Courage, and a feather.

It was with a great deal of heaviness in my heart that I read about Elijah Harper’s passing yesterday.

It is a difficult thing to be called to leadership in life before you feel ready. It doesn’t matter what the scale of your leadership is; when your values make you passionate about catalyzing positive change in your life and the lives of others, the weight of what’s before you often feels heavy. You want to be prepared. You want to do justice to the trust people put in your ability to come through.

One of the things that gives you courage is the transition between different generations. You know that you’re walking the traplines laid down by your predecessors. You know the brushtrails have been cleared for you, and that it’s your turn to take to those trails and seek sustenance for yourself and your people.
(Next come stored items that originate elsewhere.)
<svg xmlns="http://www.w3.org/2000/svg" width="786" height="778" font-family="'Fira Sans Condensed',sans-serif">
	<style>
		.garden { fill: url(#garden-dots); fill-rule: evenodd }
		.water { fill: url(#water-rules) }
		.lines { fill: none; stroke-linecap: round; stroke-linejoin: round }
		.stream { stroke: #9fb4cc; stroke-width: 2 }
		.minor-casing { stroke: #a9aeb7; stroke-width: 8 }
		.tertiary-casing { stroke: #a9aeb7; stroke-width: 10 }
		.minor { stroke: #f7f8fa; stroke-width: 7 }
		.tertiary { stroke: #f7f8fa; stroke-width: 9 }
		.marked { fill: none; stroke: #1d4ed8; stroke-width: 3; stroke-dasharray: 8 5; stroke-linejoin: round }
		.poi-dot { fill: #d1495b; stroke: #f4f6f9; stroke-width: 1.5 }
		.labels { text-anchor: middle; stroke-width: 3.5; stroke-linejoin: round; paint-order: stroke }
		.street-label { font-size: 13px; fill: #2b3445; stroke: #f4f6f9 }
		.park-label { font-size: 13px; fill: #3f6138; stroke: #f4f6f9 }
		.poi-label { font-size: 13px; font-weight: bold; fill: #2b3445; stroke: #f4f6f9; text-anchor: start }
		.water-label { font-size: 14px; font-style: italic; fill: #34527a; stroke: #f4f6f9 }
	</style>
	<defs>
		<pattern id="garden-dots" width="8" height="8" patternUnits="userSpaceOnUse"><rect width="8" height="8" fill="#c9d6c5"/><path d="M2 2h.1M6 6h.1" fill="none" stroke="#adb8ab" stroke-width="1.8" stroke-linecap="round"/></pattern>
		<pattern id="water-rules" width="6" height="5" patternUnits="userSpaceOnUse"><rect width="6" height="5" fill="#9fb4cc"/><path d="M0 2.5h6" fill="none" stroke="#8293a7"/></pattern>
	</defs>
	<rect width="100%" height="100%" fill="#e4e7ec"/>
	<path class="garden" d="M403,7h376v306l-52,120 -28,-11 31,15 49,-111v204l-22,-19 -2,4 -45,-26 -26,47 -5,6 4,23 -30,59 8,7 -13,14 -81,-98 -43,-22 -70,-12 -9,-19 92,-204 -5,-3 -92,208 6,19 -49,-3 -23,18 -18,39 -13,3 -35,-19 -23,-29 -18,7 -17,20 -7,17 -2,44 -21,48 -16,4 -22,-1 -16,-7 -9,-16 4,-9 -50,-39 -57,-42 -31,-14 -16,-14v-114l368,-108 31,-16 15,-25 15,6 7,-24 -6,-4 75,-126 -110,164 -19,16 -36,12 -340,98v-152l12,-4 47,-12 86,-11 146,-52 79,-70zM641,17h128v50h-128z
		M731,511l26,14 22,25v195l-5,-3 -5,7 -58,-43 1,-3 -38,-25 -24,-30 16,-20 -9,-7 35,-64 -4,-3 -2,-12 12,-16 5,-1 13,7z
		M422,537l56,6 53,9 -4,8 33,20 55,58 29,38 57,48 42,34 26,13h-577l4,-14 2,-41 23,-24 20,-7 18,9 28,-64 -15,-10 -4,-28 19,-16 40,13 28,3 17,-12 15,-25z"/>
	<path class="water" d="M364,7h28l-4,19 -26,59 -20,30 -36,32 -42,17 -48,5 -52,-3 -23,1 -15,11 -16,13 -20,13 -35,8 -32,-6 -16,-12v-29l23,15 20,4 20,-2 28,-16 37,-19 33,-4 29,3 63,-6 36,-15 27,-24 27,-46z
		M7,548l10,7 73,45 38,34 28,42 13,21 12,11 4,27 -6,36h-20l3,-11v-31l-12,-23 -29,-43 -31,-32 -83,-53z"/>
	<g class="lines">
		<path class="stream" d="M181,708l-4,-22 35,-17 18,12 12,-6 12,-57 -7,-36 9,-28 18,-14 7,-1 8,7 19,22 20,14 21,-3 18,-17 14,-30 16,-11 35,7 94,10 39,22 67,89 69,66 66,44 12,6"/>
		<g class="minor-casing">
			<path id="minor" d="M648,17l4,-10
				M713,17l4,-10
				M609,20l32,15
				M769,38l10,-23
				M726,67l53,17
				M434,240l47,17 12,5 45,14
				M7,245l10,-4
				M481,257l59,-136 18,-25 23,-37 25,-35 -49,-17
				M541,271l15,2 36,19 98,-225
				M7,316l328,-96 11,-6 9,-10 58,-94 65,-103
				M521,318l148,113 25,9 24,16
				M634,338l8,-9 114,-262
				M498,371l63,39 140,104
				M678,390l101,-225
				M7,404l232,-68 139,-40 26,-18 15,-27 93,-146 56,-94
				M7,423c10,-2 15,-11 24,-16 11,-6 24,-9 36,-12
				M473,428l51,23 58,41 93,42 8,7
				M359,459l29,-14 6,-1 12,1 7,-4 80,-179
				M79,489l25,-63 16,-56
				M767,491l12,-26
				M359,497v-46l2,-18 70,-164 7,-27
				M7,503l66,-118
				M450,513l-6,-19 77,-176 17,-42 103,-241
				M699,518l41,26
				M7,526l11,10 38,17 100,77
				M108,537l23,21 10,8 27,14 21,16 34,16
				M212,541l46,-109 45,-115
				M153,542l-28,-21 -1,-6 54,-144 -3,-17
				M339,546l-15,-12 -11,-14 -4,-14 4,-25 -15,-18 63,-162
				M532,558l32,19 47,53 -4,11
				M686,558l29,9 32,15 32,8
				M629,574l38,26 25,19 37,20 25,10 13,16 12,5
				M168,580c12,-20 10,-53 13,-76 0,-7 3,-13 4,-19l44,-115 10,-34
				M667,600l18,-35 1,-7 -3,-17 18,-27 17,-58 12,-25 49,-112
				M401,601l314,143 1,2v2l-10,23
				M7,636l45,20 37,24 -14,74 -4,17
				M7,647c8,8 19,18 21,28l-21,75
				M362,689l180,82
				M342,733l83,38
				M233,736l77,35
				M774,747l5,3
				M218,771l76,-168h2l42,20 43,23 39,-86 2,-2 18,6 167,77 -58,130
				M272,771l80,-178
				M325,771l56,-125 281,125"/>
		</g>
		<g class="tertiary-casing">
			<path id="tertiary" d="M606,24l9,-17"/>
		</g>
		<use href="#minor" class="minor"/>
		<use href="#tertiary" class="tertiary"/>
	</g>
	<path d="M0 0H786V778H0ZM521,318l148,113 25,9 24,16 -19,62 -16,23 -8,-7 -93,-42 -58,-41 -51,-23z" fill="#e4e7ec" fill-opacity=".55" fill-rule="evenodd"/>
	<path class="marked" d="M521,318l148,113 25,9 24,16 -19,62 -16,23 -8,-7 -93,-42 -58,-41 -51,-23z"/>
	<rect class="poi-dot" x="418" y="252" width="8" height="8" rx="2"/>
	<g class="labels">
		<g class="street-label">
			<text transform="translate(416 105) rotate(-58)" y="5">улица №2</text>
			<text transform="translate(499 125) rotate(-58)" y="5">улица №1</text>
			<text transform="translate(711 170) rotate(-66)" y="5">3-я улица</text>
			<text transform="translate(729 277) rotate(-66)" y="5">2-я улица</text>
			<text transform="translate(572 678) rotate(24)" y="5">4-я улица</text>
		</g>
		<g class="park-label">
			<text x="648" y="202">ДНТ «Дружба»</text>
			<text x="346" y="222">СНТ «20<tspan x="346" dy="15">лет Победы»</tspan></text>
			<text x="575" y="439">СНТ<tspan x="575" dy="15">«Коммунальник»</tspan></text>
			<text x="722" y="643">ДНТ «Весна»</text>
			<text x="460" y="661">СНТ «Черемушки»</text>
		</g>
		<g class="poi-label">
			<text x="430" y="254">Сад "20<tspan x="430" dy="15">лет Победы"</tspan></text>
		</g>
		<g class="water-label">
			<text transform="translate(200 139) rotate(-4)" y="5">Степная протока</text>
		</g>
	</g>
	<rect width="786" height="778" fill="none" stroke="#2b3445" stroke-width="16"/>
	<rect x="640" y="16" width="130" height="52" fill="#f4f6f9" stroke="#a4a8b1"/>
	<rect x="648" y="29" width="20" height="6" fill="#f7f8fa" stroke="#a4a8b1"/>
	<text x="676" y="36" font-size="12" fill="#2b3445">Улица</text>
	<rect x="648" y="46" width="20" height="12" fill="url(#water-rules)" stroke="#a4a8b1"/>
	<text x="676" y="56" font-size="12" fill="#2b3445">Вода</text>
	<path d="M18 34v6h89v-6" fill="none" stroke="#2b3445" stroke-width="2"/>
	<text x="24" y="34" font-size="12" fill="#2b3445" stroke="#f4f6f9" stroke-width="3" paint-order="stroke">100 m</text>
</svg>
It’s your time to walk through the landscape of power that the heads, hearts and hands of your ancestors and your teachers created for you.

You want guidance. And you want the opportunity to give gratitude to those who provide it.


The man in this image is Elijah Harper. He went on ahead to walk with the ancestors yesterday, and though my heart is heavier for it, I know they’re celebrating to have him in their midst. I did not know him personally. But he is someone who has guided me, and I’d hoped to someday have the opportunity to give him my gratitude for it.

I’m not going to tell his story here. I’m not going to eulogize him. His life and leadership deserve more eloquence than I can provide. He is and always will be, for me, a symbol of the power you can wield and the change you can make with courage and an eagle feather in your hand.

He is, in a very large way, one of those incredible people who gave this gift to my generation: Reclamation of our sovereignty as indigenous people is not a dream, but a possibility. And with courage, and an eagle feather in our hands, we can help to realize the things he fought for his whole life.

May he continue to guide us and feel our gratitude carried up on the sacred smoke.